Augusta et David, auteurs-compositeurs-interprètes

Languedoc-Roussillon - Montpellier / Publication : 24 février 2020
Un pull marin, un pantalon noir, une guitare, une voix… et laquelle ! Il n’en faut pas plus à Augusta, 20 ans, pour transmettre son émotion, transporter son public dans des contrées qui font du bien, qui touchent droit au cœur dans un esprit folk.
Les chemises à carreaux, la guitare et un sourire malicieux, c’est David. La country, il l’a dans la peau depuis tout petit. Mélomane et habité par sa musique depuis 24 ans, il la partage avec tout l’enthousiasme et l’humour qui le caractérisent.
Ces deux artistes aux origines britanniques (oui cela s’entend !) partagent quelques morceaux en suivant leur propre chemin néanmoins, tout en simplicité et modestie.

Un mot sur votre parcours jusqu’ici.

Augusta Gaze : J’ai toujours baigné dans la musique en particulier grâce à ma mère. Mon frère jouait notamment du piano. Je l’ai suivi vers 10 ans. Puis j’ai intégré le collège de jazz à Marciac avec 5h de musique par semaine. J’ai assez vite remplacé le piano par la guitare tout en continuant le chant.

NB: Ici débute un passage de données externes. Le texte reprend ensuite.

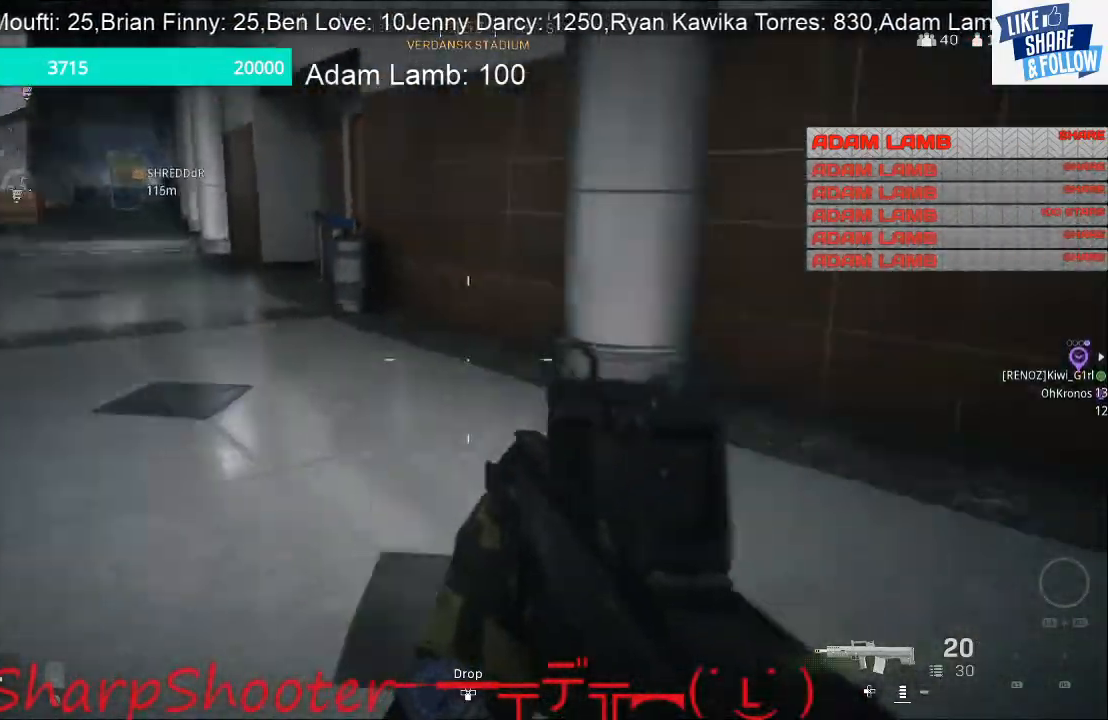
{"buttons": [], "left_stick": "up", "right_stick": "center", "events": [[167, "left_stick", "right"], [267, "left_stick", "up-right"], [333, "right_stick", "center"], [467, "left_stick", "up"]]}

David William : Depuis mes 8 ans à Reims, j’ai toujours pratiqué un instrument : du piano avec mon père, de la batterie puis de la guitare à l’adolescence. Ma mère écoutait beaucoup de musique : anglo-saxonne mais aussi de la country. Par la suite j’ai suivi des études en musicologie à Reims puis j’ai passé le DUMI[1] à Toulouse pour enseigner dans les établissements scolaires notamment. Aujourd’hui je me consacre pleinement à la « scène ».

 

Quelle place la musique occupe-t-elle aujourd’hui dans votre vie ?

A.G. : C’est encore un loisir pour l’instant et je suis en licence 2 de philosophie. Mais je souhaite construire une base de projet pour avoir quelque chose sur lequel travailler une fois mes études terminée et ensuite « hit the ground running »[2].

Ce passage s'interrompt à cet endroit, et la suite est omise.